Task directions »
Could you copy the data below back out word for word, changing and adding nothing?

Source data »
■ ■ ■ ■ ■ ■ ■

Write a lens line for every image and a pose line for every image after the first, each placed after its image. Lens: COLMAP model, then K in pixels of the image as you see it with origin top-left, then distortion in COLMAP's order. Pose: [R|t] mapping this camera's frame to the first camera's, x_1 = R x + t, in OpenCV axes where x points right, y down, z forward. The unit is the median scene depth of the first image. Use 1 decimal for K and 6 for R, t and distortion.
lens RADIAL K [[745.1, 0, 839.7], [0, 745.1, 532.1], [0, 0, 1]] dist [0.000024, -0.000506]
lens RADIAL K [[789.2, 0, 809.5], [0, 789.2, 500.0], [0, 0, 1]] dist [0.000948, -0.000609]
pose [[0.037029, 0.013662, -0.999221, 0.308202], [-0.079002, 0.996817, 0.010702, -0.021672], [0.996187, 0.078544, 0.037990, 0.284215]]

■ ■ ■ ■ ■ ■ ■

Task answer »
Write a lens line for every image and a pose line for every image after the first, each placed after its image. Lens: COLMAP model, then K in pixels of the image as you see it with origin top-left, then distortion in COLMAP's order. Pose: [R|t] mapping this camera's frame to the first camera's, x_1 = R x + t, in OpenCV axes where x points right, y down, z forward. The unit is the median scene depth of the first image. Use 1 decimal for K and 6 for R, t and distortion.
lens RADIAL K [[745.1, 0, 839.7], [0, 745.1, 532.1], [0, 0, 1]] dist [0.000024, -0.000506]
lens RADIAL K [[789.2, 0, 809.5], [0, 789.2, 500.0], [0, 0, 1]] dist [0.000948, -0.000609]
pose [[0.037029, 0.013662, -0.999221, 0.308202], [-0.079002, 0.996817, 0.010702, -0.021672], [0.996187, 0.078544, 0.037990, 0.284215]]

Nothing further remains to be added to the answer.